Kultura

Car muzyki

Walery Giergijew, artysta i biznesmen

Walery Giergijew jak bogów czci Szostakowicza, Strawińskiego, a przede wszystkim Prokofiewa. Walery Giergijew jak bogów czci Szostakowicza, Strawińskiego, a przede wszystkim Prokofiewa. Uppa/Photoshot / PAP
Dyrygent, dyktator, pracoholik. Ceniony zarówno w Rosji, jak i na Zachodzie. Żarliwy rosyjski patriota, w ostatnich wyborach wspierał Putina. Do warszawskiej Opery Narodowej Walery Giergijew przyjechał z „Wojną i pokojem” Prokofiewa.
„Wojna i pokój”, spektakl Teatru Rosyjskiego w inscenizacji Andrieja KonczałowskiegoN. Razina/Materiały prywatne „Wojna i pokój”, spektakl Teatru Rosyjskiego w inscenizacji Andrieja Konczałowskiego

W swoim teatrze, czyli w Maryjskim w Petersburgu, Giergijew ma stanowisko dożywotnie. Jurij Szwarckopf, dyrektor zarządzający Maryjskiego, powiedział „Guardianowi”, że kiedy szef nie jest za granicą, pracuje 18 godzin dziennie. Wychodzi około 3–4 rano, śpi parę godzin i wraca. Mówią na niego Abdullah i pod tym pseudonimem, jako dyktator o niespożytych ambicjach, występuje w satyrycznej powieści w stylu Bułhakowa zatytułowanej „Upiór w operze w mieście N”, napisanej przez dziennikarza Kiryła Szewczenkę, męża byłej śpiewaczki Maryjskiego Eleny Prokiny. Nikt z teatru nie powie pod nazwiskiem, że w tej powieści jest wiele prawdy.

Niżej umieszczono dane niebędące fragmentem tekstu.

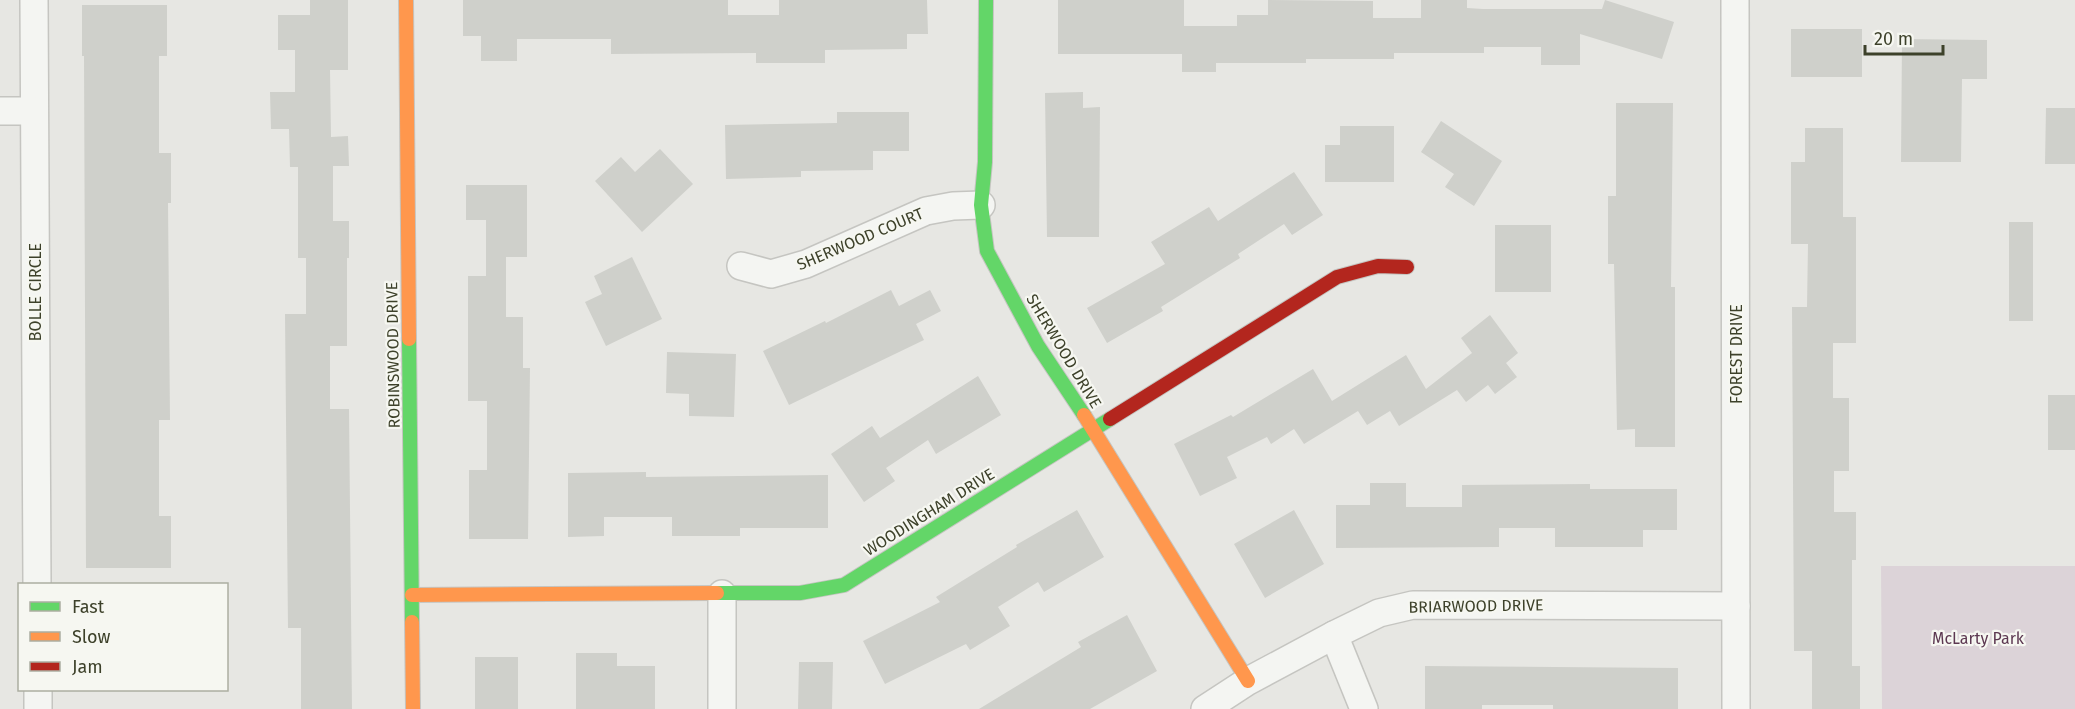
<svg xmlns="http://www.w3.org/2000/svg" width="2075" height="709" font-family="'Fira Sans',sans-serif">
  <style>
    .green { fill: #dcd3d8 }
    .building { fill: #cfd0cb }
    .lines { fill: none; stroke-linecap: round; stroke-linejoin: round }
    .street-casing { stroke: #c5c5c1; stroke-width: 30 }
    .fast-casing { stroke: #c5c5c1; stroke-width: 16 }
    .slow-casing { stroke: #c5c5c1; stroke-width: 16 }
    .jam-casing { stroke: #c5c5c1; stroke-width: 16 }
    .street { stroke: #f4f5f2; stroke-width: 27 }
    .fast { stroke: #63d668; stroke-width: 14 }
    .slow { stroke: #ff974d; stroke-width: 14 }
    .jam { stroke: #b3261e; stroke-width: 14 }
    .labels { text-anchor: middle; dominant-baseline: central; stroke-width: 4.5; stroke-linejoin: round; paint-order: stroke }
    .street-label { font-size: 16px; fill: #3d412a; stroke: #f6f7f1 }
    .park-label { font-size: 16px; fill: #5c3851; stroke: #f6f7f1 }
  </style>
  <rect width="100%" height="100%" fill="#e7e7e3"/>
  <polygon class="green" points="1881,566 2075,566 2075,709 1882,709"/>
  <g class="building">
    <polygon points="310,0 348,0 348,70 330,70 331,137 348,136 349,166 333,166 333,221 349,221 349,258 347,258 347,346 330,346 330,409 349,409 352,709 301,709 301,628 288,628 285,314 306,314 306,258 298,258 298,167 290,167 289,129 271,129 270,92 295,92 295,50 278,50 278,15 310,15"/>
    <polygon points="463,0 728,0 728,15 779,15 779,0 927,0 928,34 907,34 907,49 825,50 825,63 756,63 756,53 611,54 611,39 517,39 517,61 481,61 481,36 463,36"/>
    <polygon points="1058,0 1184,0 1184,26 1237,26 1237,15 1268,15 1268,0 1373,1 1373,18 1421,18 1421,0 1467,0 1467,8 1483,9 1602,9 1605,0 1674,22 1662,59 1580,34 1580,65 1541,65 1541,47 1484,47 1484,53 1394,53 1394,59 1306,59 1306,63 1216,63 1216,72 1182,72 1182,54 1058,54"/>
    <polygon points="82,5 167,5 167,56 159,56 159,153 171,153 171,203 168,203 170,420 159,420 159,516 171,516 171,568 86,568 84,56 82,56"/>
    <rect x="1791" y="29" width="71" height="48"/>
    <polygon points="1902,39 1987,40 1987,79 1962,79 1961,162 1901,162"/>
    <polygon points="1083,92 1083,108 1100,107 1099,237 1047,237 1045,93"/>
    <polygon points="1616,103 1673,103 1671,287 1675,287 1675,447 1635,447 1635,429 1617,430 1614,264 1608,264 1608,196 1616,196"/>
    <polygon points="2046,108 2075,108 2075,164 2045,164"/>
    <polygon points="837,112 909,112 909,151 873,151 873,170 801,171 801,177 726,179 725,125 837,123"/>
    <polygon points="1441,121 1502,161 1474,206 1445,187 1454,174 1421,152"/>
    <polygon points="1340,126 1394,126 1394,182 1325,182 1325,145 1340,145"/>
    <polygon points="1805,128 1843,128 1843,217 1856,217 1856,343 1833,343 1833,398 1849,398 1849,471 1834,471 1834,512 1856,512 1856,560 1852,560 1852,666 1860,666 1860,709 1812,709 1812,651 1794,651 1792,307 1807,307 1808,244 1791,244 1791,162 1805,162"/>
    <polygon points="660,149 693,184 642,232 595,181 621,157 635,172"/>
    <polygon points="1294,172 1323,215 1292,235 1284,224 1238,254 1240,258 1161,307 1163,311 1107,343 1087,308 1165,264 1151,242 1209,207 1218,221"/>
    <polygon points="466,185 527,185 527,257 506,257 506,317 523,317 523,368 530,368 528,539 469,539 469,470 487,470 487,401 468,401 468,276 486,276 486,220 466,220"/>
    <rect x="2009" y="222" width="24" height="99"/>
    <rect x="1495" y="225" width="56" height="67"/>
    <polygon points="632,257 662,319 606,346 585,302 602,294 594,276"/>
    <polygon points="891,290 899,306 930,290 941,311 916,324 924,340 789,405 763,351 825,321 826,323"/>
    <polygon points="1490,315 1518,353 1506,363 1517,377 1495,394 1488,385 1466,402 1457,390 1399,426 1390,411 1367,425 1358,411 1304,444 1294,429 1271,444 1267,437 1227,457 1237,478 1200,496 1174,444 1231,415 1233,417 1313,369 1332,401 1406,355 1426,389 1472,353 1461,338"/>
    <polygon points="667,352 736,354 734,417 689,416 689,394 666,393"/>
    <polygon points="978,376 1001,415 936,454 928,440 886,468 895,481 864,502 831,454 872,426 880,438"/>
    <rect x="2048" y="395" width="27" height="55"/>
    <polygon points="646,472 646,477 828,475 828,528 740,528 740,536 672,536 672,517 604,517 604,536 568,537 568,473"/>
    <polygon points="1370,483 1406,483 1406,507 1462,507 1462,485 1590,484 1590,489 1677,489 1677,530 1643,530 1643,547 1555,547 1555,528 1499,528 1499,547 1336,548 1336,505 1370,505"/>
    <polygon points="1077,510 1104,557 1044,592 1038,582 998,607 1010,626 970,650 966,644 885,684 863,641 940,602 936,597 1017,547 1016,545"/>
    <polygon points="1294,510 1324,564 1265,598 1234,544"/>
    <polygon points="1127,615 1157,671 1090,709 979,709 1081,647 1078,642"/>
    <polygon points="576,653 617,653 617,666 655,666 655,709 576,709"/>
    <rect x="475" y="657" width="43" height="52"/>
    <polygon points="799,662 833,662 832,709 798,709"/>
    <polygon points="1425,666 1678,668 1678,709 1553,709 1553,705 1482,705 1482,709 1425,709"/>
  </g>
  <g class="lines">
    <g class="street-casing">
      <g id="street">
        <polyline points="34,0 37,584"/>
        <polyline points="1735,0 1736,709"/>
        <polyline points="0,111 34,111"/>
        <polyline points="741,266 771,274 806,264 926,211 953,206 981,205"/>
        <polyline points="722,594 722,709"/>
        <polyline points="1334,635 1364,709"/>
        <polyline points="38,690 38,709"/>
        <polyline points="1205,709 1248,681 1334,635 1379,613 1413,605 1736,606"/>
      </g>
    </g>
    <g class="fast-casing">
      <g id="fast">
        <polyline points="986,0 985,162 981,205 987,251 1038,346 1084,415"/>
        <polyline points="409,339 412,622"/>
        <polyline points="717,593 800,593 844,585 1110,419"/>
      </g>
    </g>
    <g class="slow-casing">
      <g id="slow">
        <polyline points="406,0 409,339"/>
        <polyline points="1084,415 1248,681"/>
        <polyline points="412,595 717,593"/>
        <polyline points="412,622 413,709"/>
      </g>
    </g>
    <g class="jam-casing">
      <polyline id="jam" points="1110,419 1337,277 1378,266 1407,267"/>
    </g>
    <use href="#street" class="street"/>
    <use href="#fast" class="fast"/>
    <use href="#slow" class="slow"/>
    <use href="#jam" class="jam"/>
  </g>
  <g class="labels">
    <g class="street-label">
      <text transform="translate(860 239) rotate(-23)">SHERWOOD COURT</text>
      <text transform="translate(35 292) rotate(-90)">BOLLE CIRCLE</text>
      <text transform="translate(1064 351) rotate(59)">SHERWOOD DRIVE</text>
      <text transform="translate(1736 354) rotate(-90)">FOREST DRIVE</text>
      <text transform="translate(393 355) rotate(-91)">ROBINSWOOD DRIVE</text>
      <text transform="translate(929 512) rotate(-32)">WOODINGHAM DRIVE</text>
      <text transform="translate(1476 606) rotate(-1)">BRIARWOOD DRIVE</text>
    </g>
    <g class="park-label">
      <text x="1978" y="638">McLarty Park</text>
    </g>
  </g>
  <rect x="18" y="583" width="210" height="108" fill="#f6f7f1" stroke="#acaea1" stroke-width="1.5"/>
  <rect x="30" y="602" width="30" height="9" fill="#63d668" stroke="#acaea1" stroke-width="1.5"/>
  <text x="72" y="613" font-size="18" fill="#3d412a">Fast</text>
  <rect x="30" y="632" width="30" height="9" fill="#ff974d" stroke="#acaea1" stroke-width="1.5"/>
  <text x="72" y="643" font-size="18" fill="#3d412a">Slow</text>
  <rect x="30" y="662" width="30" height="9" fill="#b3261e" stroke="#acaea1" stroke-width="1.5"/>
  <text x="72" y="673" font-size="18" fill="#3d412a">Jam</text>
  <path d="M1865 45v9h78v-9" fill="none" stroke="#3d412a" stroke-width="3"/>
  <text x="1874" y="45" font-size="18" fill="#3d412a" stroke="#f6f7f1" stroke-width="4.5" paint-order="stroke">20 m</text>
</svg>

W warszawskim teatrze poprowadził już wznowienia „Damy pikowej” i „Oniegina” Czajkowskiego, a rok temu premierę „Trojan” Berlioza. Tym razem przyjechał ze swoim zespołem, by pokazać „Wojnę i pokój” Prokofiewa, ważne dla niego dzieło. Nim właśnie zadebiutował w petersburskiej (wówczas leningradzkiej) operze w 1978 r., a w 1991 r. – w Stanach Zjednoczonych, w San Francisco. Dziś w nowojorskiej Metropolitan Opera piastuje specjalnie dla niego wymyślone stanowisko głównego dyrygenta gościnnego, jest szefem London Symphony Orchestra, a przy tym nie zwalnia tempa w swoim macierzystym teatrze.

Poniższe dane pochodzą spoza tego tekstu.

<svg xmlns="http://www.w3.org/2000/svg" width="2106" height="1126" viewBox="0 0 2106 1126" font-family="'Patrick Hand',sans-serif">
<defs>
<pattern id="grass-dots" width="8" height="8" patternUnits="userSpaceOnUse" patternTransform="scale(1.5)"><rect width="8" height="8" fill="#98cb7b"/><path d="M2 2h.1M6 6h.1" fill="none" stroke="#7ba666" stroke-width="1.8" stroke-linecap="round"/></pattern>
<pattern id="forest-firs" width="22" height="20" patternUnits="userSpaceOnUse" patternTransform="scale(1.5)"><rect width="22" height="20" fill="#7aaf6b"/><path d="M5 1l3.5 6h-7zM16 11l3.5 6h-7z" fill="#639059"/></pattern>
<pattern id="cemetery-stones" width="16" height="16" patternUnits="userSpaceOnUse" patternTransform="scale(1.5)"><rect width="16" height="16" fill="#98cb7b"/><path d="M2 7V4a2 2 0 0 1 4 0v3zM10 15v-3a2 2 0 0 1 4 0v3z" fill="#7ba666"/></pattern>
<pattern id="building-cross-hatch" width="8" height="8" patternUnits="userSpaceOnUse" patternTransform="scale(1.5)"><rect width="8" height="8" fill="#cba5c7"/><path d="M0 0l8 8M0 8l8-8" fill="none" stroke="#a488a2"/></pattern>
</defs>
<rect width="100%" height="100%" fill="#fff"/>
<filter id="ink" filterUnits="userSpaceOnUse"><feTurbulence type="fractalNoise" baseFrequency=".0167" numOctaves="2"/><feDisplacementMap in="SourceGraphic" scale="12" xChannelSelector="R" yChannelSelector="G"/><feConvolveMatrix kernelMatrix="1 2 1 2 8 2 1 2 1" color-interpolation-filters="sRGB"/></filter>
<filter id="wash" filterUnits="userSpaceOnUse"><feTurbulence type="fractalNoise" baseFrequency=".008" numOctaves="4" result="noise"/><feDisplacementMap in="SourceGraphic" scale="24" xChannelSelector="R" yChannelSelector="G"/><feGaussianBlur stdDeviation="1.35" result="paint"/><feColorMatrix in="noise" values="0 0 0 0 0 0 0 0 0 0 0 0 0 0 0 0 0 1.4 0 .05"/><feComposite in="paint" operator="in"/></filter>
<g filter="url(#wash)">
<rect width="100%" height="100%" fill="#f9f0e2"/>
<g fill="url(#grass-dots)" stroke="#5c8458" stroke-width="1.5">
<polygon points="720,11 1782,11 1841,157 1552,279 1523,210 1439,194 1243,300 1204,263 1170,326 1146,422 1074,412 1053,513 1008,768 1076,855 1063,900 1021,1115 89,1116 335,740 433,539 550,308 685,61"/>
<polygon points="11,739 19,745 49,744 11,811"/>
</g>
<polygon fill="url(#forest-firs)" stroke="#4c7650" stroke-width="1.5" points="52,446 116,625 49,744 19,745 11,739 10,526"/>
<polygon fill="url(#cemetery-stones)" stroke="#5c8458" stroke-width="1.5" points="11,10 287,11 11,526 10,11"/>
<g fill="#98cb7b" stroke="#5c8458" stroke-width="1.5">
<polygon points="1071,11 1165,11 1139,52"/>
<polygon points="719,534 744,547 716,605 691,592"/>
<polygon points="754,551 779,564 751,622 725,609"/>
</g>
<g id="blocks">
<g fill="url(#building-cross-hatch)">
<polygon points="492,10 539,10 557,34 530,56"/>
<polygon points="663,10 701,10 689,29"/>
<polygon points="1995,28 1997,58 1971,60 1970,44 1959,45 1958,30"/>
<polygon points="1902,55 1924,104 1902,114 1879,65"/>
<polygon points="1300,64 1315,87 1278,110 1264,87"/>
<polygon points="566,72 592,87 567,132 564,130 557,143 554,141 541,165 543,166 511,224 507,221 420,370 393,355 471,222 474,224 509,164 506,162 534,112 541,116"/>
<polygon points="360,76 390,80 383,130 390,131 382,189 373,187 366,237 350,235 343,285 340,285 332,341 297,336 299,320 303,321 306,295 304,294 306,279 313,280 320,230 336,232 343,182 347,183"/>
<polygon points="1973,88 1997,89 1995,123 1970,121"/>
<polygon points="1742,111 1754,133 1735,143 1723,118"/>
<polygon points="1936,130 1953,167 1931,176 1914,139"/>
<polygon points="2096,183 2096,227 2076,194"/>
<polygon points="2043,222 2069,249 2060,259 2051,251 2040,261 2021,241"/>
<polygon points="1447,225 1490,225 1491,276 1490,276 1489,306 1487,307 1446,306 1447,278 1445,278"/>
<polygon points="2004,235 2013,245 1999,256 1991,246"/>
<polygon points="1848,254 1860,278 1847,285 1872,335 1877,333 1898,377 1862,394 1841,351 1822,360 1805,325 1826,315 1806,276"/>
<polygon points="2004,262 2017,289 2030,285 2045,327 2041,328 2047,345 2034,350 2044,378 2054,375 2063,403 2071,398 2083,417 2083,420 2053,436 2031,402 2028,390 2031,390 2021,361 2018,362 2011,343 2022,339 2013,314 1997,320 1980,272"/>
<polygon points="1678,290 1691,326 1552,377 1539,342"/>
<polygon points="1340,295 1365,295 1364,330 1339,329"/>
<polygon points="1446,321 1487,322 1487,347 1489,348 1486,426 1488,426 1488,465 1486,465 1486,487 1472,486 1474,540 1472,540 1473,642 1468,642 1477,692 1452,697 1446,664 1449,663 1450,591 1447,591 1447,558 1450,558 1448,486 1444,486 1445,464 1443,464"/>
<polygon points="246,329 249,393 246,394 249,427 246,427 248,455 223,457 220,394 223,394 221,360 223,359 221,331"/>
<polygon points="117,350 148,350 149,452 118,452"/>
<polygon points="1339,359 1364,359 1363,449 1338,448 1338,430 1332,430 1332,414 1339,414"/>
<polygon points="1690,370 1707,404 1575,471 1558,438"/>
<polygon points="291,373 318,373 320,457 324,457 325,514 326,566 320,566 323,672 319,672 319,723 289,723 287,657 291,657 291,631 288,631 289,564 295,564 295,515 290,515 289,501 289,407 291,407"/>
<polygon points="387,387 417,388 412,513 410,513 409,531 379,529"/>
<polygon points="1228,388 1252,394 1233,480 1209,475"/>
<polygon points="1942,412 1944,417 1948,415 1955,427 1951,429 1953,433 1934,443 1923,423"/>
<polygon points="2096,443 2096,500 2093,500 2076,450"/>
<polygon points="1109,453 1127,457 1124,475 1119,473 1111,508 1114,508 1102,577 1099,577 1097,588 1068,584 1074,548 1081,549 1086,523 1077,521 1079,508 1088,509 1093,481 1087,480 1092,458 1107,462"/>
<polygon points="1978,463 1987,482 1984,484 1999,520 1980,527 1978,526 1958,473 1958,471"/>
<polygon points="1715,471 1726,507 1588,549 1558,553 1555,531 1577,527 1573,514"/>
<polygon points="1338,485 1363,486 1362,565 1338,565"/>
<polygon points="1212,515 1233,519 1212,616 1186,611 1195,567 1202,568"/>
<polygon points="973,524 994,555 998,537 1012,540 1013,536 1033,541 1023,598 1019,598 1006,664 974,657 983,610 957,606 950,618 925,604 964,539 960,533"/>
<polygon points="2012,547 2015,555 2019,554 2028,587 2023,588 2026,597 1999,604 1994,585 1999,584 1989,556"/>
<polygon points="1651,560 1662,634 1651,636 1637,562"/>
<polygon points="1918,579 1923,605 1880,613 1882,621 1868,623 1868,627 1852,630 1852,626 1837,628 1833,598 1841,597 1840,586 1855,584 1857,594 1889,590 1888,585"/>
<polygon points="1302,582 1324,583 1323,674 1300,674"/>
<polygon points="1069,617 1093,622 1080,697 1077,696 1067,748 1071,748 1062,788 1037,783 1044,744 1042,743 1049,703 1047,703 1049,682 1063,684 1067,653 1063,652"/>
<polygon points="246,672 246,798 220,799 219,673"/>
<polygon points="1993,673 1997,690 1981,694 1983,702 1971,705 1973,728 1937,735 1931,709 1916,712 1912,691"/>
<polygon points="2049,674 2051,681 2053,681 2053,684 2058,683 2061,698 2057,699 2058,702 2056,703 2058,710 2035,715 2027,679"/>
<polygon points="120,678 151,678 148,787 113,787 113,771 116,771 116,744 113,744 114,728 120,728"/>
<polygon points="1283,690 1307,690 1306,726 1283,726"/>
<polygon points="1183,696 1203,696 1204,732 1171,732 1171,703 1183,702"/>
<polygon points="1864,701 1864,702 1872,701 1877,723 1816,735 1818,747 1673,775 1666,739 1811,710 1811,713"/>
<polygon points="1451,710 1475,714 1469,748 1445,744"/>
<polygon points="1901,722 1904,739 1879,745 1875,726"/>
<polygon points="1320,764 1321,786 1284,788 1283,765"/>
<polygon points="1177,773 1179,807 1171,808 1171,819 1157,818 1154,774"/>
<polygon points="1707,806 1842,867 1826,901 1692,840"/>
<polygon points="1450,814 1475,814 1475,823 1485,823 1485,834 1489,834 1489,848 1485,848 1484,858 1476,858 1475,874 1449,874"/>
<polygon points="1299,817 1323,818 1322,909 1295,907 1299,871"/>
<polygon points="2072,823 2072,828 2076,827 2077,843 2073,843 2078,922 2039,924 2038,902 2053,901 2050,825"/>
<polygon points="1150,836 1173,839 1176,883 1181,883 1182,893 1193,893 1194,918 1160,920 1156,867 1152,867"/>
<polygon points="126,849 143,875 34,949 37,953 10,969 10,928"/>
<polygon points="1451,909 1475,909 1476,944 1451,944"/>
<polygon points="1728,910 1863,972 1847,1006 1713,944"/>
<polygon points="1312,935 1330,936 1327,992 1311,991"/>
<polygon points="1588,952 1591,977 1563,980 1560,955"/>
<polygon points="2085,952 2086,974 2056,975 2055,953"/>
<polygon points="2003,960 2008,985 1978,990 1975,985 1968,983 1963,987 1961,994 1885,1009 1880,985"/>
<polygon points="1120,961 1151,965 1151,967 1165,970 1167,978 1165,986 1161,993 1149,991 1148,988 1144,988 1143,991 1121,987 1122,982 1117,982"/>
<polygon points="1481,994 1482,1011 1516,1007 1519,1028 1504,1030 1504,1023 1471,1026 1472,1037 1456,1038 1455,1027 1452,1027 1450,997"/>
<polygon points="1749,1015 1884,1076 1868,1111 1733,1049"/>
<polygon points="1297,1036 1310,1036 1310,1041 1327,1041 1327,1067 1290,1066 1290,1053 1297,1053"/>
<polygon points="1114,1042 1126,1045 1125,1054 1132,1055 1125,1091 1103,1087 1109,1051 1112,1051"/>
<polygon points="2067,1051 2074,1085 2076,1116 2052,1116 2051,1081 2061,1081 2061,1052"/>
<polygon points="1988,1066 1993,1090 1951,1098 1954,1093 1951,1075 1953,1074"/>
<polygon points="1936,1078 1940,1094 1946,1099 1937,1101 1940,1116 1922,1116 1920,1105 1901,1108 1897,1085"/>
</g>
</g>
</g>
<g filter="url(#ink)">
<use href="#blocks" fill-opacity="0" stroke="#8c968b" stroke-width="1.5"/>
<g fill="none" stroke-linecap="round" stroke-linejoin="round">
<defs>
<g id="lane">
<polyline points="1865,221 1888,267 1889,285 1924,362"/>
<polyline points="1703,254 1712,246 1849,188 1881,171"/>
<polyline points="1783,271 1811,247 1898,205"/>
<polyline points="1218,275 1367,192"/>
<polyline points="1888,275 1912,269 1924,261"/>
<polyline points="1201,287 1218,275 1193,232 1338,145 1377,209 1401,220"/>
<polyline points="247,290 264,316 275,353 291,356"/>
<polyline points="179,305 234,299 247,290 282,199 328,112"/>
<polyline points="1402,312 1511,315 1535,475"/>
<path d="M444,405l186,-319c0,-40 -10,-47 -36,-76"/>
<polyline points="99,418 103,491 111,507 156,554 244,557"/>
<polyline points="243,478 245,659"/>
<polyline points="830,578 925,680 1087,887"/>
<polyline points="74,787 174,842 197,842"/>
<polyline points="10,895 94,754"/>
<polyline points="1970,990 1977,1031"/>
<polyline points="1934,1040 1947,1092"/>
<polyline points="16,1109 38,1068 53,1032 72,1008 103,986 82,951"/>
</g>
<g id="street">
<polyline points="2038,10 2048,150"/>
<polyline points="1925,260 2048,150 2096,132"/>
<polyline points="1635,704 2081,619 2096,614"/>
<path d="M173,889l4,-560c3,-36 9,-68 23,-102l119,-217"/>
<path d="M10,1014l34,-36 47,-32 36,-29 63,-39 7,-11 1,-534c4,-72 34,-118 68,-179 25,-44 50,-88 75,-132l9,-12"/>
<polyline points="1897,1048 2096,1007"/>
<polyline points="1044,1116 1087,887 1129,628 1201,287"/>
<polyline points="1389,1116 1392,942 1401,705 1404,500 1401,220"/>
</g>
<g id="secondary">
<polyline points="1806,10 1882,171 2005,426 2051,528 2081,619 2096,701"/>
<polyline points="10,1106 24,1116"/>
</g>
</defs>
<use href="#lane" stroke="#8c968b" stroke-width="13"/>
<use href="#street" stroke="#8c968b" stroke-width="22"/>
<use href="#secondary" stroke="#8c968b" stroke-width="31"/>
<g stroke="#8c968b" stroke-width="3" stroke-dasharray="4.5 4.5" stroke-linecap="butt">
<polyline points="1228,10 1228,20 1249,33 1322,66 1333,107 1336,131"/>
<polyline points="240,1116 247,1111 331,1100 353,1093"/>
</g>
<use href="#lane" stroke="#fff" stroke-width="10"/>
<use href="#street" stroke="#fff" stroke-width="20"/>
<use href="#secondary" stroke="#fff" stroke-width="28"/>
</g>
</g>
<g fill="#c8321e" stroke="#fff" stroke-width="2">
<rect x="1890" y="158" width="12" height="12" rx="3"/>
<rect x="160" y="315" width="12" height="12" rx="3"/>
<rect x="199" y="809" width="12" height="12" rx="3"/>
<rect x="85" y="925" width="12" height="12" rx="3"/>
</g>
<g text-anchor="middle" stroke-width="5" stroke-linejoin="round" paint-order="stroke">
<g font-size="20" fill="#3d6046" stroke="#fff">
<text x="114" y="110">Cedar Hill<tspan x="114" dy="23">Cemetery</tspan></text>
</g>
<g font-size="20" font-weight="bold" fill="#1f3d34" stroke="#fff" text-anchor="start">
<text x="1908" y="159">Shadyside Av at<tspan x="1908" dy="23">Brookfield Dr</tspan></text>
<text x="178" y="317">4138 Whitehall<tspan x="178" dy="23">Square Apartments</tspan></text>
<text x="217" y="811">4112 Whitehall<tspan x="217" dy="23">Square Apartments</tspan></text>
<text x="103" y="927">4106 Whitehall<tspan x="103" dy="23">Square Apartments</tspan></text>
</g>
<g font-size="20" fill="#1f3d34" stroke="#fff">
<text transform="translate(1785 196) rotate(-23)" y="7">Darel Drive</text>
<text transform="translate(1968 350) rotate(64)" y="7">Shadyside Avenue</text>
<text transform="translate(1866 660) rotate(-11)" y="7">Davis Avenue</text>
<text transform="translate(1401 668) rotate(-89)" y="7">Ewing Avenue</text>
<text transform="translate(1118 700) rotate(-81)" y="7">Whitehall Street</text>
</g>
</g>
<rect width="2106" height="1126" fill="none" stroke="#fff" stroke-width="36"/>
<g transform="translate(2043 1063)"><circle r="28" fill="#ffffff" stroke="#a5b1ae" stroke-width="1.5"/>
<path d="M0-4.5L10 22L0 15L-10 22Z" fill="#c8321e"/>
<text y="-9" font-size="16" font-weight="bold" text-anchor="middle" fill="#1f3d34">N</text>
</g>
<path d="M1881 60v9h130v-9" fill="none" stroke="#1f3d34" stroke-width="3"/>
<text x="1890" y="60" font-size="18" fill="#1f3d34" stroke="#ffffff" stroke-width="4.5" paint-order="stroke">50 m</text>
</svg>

Maryjski (nazwa od carycy Marii, małżonki Aleksandra II) tradycjami sięga głęboko w XIX w. Giergijew objął jego dyrekcję artystyczną w 1988 r., a od 1996 r. także naczelną. To zespół go wybrał, doceniając talent kogoś, kto jeszcze w czasach studenckich wygrał Międzynarodowy Konkurs Dyrygencki im. Herberta von Karajana. Karajan chciał zatrzymać go w Berlinie, ale władze sowieckie nie pozwoliły, więc Giergijew powrócił do Leningradu i rozpoczął pracę w tamtejszym teatrze (noszącym wówczas imię Kirowa). Szczęśliwie dla teatru.

Osetyjski Rosjanin

Urodził się w Moskwie, ale szybko ją opuścił. Jego ojciec, wojskowy, z pochodzenia Osetyjczyk (jak i matka), został przeniesiony do swojej ojczyzny, do miasta Władykaukaz, wówczas Ordżonikidze. Zmarł przedwcześnie; 14-letni Walery został głową rodziny. W przyszłości miał zająć się rodziną nader skutecznie. Starsza siostra Larissa, równie autorytarna jak brat, prowadzi przy Maryjskim Akademię Młodych Śpiewaków; poznaliśmy ją w Warszawie jako jurorkę Konkursu Moniuszkowskiego. Mąż młodszej siostry również pracuje w teatrze, a cała rodzina ma apartamenty w sąsiedztwie. Sam Giergijew ożenił się dopiero pod pięćdziesiątkę z Natalią Dżebisową, Osetyjką jak on, o 27 lat młodszą studentką tego samego Konserwatorium Petersburskiego, w którym i on studiował. Mają dwóch synów i córkę, ale ojciec nie ma dla nich wiele czasu.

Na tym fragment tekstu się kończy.